Benjamin Hermann
Le lieu commun de Benjamin Hermann | Déni de démocratie, vraiment?
La démocratie est-elle vraiment bafouée lorsque des partis s’unissent pour en éjecter un autre dans l’opposition? Cette affirmation mérite assurément d’être nuancée.
Monsieur untel est votre nouveau bourgmestre. Madame unetelle s’apprête à ceindre l’écharpe maïorale. Quelques heures après la fermeture des bureaux de vote, les titres de presse annoncent les résultats, les grandes tendances et, souvent, le nom de la personne qui prendra les rênes de la commune durant une demi-douzaine d’années. L’affaire semble pliée. La démocratie a parlé.
Puis patatras, tout est démenti dans la foulée. Une autre coalition se forme, éjectant le vainqueur proclamé dans l’opposition. Pour respecter le choix des électeurs, disent les nouveaux partenaires. Un choix des électeurs qui n’est pas respecté, estime-t-on aussi dans le camp d’en face. Les partenaires rétorqueront qu’il a fallu tenir compte du signal de l’électeur, que c’est la dynamique de progression qui compte, que les gens en avaient marre, qu’ils voulaient du changement. Le vainqueur déchu, lui, rappellera qu’il était le plus fort. Les uns et les autres, en fonction de leur situation, dégaineront la formule qui fait mouche: déni de démocratie.
La frustration est bien compréhensible. Les arrangements politiques et retournements de veste peuvent dérouter. Quelques accords peuvent aussi répondre à des injonctions venues de la tête des partis, pour conforter des équilibres qui dépassent les frontières de la commune. Le tout ne s’exerce pas toujours dans la plus grande transparence. Ces vicissitudes politiques, y compris à l’échelon communal, ne se caractérisent pas toujours par la plus grande noblesse d’âme.
Mais s’agit-il, comme on fait mine de le découvrir, de dénis de démocratie?
On notera d’abord que tous les grands partis, sans exception, se sont déjà adonnés à de telles compromissions. Avant de déplorer ce qui s’est joué dans une commune, il convient sans doute de songer à ce que vos coreligionnaires ont fomenté dans une autre.

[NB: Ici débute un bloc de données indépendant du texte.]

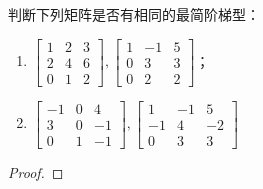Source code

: \begin{problem}
判断下列矩阵是否有相同的最简阶梯型：
\begin{enumerate}
    \item \(\begin{bmatrix}1&2&3\\2&4&6\\0&1&2\end{bmatrix},\begin{bmatrix}1&-1&5\\0&3&3\\0&2&2\end{bmatrix}\)；
    \item \(\begin{bmatrix}-1&0&4\\3&0&-1\\0&1&-1\end{bmatrix},\begin{bmatrix}1&-1&5\\-1&4&-2\\0&3&3\end{bmatrix}\)
\end{enumerate}
\end{problem}
\begin{proof}

\end{proof}

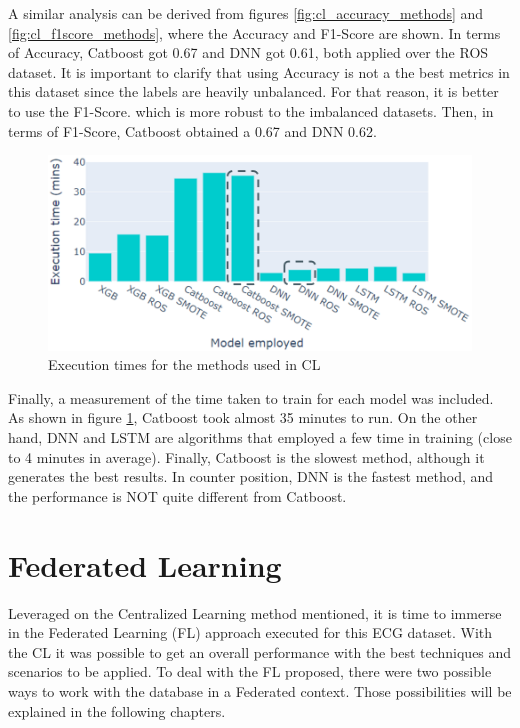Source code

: A similar analysis can be derived from figures \ref{fig:cl_accuracy_methods} and \ref{fig:cl_f1score_methods}, where the Accuracy and F1-Score are shown. In terms of Accuracy, Catboost got 0.67 and DNN got 0.61, both applied over the ROS dataset. It is important to clarify that using Accuracy is not a the best metrics in this dataset since the labels are heavily unbalanced. For that reason, it is better to use the F1-Score. which is more robust to the imbalanced datasets. Then, in terms of F1-Score, Catboost obtained a 0.67 and DNN 0.62.

\begin{figure}[H]
\centering
\includegraphics[scale=0.5]{img/times_cl.PNG}
\caption{Execution times for the methods used in CL}
\label{fig:times_cl}
\end{figure}

Finally, a measurement of the time taken to train for each model was included. As shown in figure \ref{fig:times_cl}, Catboost took almost 35 minutes to run. On the other hand, DNN and LSTM are algorithms that employed a few time in training (close to 4 minutes in average). Finally, Catboost is the slowest method, although it generates the best results. In counter position, DNN is the fastest method, and the performance is NOT quite different from Catboost.


\section{Federated Learning} \label{5FL}

Leveraged on the Centralized Learning method mentioned, it is time to immerse in the Federated Learning (FL) approach executed for this ECG dataset. With the CL it was possible to get an overall performance with the best techniques and scenarios to be applied. To deal with the FL proposed, there were two possible ways to work with the database in a Federated context. Those possibilities will be explained in the following chapters.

On pourra gloser à l’infini sur ce qui importe le plus: la première place, ou les résultats à la hausse de partis qui n’ont pas nécessairement remporté le plus de suffrages. En matière électorale, une seule réalité compte, celle qui consiste à rassembler une majorité de sièges.
La clé Imperiali, qui distribue les sièges au conseil communal, présente la particularité de gonfler la représentation des listes ayant obtenu le plus gros score. Ainsi, il n’est pas rare qu’un parti obtienne une majorité absolue avec moins de 50% des voix. Ce seuil descend parfois jusqu’à 40% ou à peine plus. Qui sera le plus légitime? Le premier parti, majoritaire au conseil communal, ou une coalition réunissant le deuxième et le troisième, majoritaire dans les suffrages? On trouvera, dans un cas comme dans l’autre, de bonnes raisons pour déplorer un déni de démocratie.
La Région wallonne a imposé, dès 2006, la règle selon laquelle le bourgmestre est le candidat ayant obtenu le plus de voix sur la plus grande liste de la majorité. La Flandre vient de faire de même, en allant un cran plus loin dans la transparence des négociations. La Région bruxelloise leur emboîtera peut-être le pas, un jour. Les arrangements politiques y gagneraient sans doute en lisibilité et, partant, en acceptabilité auprès des électeurs. Mais ils ne s’évaporeraient pas comme par enchantement.